I received an interesting query from an instructor (who I’ll keep anonymous) who is worried about one of her co-instructors who takes a caffeine and nitric oxide (NO) supplement prior to teaching.
I was wondering if you have seen or heard of any studies addressing the affect of taking a performance supplement before an indoor cycling class, particularly one with high doses of caffeine. There is an instructor here who has been taking a supplement prior to teaching (a student had approached me about it and how the instructor seemed “hyper and distracted and not attentive to the class not being able to keep up with his intensity”). He left a tub of NO-Xplode behind the stereo this week, so being curious I glanced at the ingredients and noticed it has 225mg of caffeine per scoop.
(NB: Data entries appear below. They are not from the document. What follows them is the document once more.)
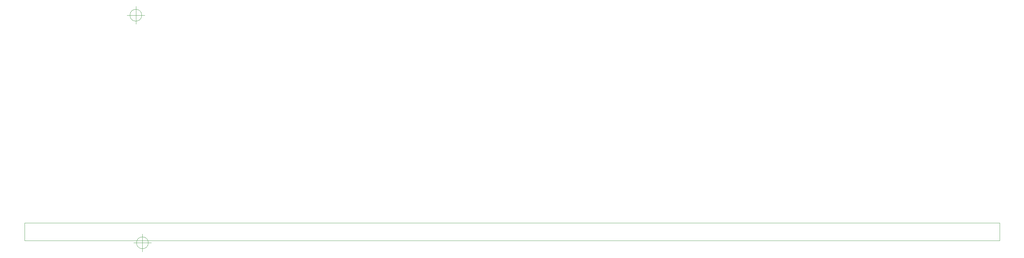
<source format=gbr>
G04 #@! TF.FileFunction,Profile,NP*
%FSLAX46Y46*%
G04 Gerber Fmt 4.6, Leading zero omitted, Abs format (unit mm)*
G04 Created by KiCad (PCBNEW 4.0.2-stable) date 6/13/2016 12:08:56 PM*
%MOMM*%
G01*
G04 APERTURE LIST*
%ADD10C,0.100000*%
G04 APERTURE END LIST*
D10*
X94277606Y-20139660D02*
G75*
G03X94277606Y-20139660I-1666666J0D01*
G01*
X90110940Y-20139660D02*
X95110940Y-20139660D01*
X92610940Y-17639660D02*
X92610940Y-22639660D01*
X96129266Y-84371180D02*
G75*
G03X96129266Y-84371180I-1666666J0D01*
G01*
X91962600Y-84371180D02*
X96962600Y-84371180D01*
X94462600Y-81871180D02*
X94462600Y-86871180D01*
X96129266Y-84371180D02*
G75*
G03X96129266Y-84371180I-1666666J0D01*
G01*
X91962600Y-84371180D02*
X96962600Y-84371180D01*
X94462600Y-81871180D02*
X94462600Y-86871180D01*
X61224160Y-78727300D02*
X61224160Y-83756500D01*
X336224880Y-83756500D02*
X61239400Y-83756500D01*
X336224838Y-78727300D02*
X336224838Y-83756500D01*
X61224160Y-78727300D02*
X336224160Y-78727300D01*
M02*

</source>
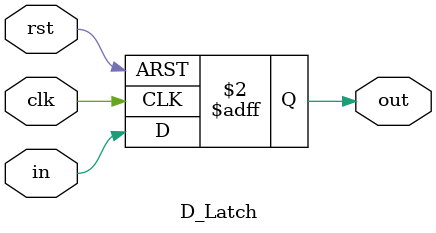
<source format=v>
module D_Latch(clk, rst, in, out) ;
	parameter n = 1 ;
	input clk, rst ;
	input [n-1:0] in ;
	output [n-1:0] out ;
	//变量类型
	reg [n-1:0] out ;
	//条件判断
	always @(posedge clk or posedge rst) begin
		if(rst)
			out <= 0 ;
		else
			out <= in ;
	end
endmodule

</source>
I am still fairly new to the fitness industry as an instructor (just over 3 years now) but as I understand these types of supplements, they are geared more for a weight lifting type of workout where the heart rate is not being driven to the upper limits. Am I mistaken?
I’m concerned since I’ve had more than one student make a comment about this instructor (one used the word “psychosis” to describe his personality change when the supplement kicks in), but most importantly I’m worried that the instructor is putting himself in a dangerous situation. If the heart rate is already on the edge of anaerobic or higher and you add a stimulant known to affect heart rate, my gut says that is something bad waiting to happen. Am I overcautious here?
I’ve tried researching online, but I thought with your gajillion years of experience and pool of resources, I could get a cycling specific response. Any thoughts?
Thanks for any advice you may have.
This subject scares me, personally. I can see a potential liability issue, and well as an ethical one. But I am not really well versed in this area, so I turned to Dr. Jennifer Klau for her advice. Jennifer doesn’t hold back! Here was her response to my e-mail with this instructor’s question:
Personally, I would approach the fitness director with your concerns, if I were in that instructor’s shoes. It doesn’t have to be done in a rude or condescending way, but simply, much like the instructor asked Jennifer for help, that’s how it could be formulated to the fitness director. Make it more of a, “these are the concerns that club members have brought to my attention” than a “I can’t believe this guy is doing this!” I would hope that the fitness director would have the knowledge to approach this other instructor and have a discussion about it… Simply stated, the guy could go into a-fib and that’s a health concern! Maybe a simple policy of no supplements before/during teaching because the gym doesn’t want to appear as though it is endorsing any one particular product? I don’t know, definitely a toughie, but my little physical therapist heart is really concerned for this other instructor’s heart!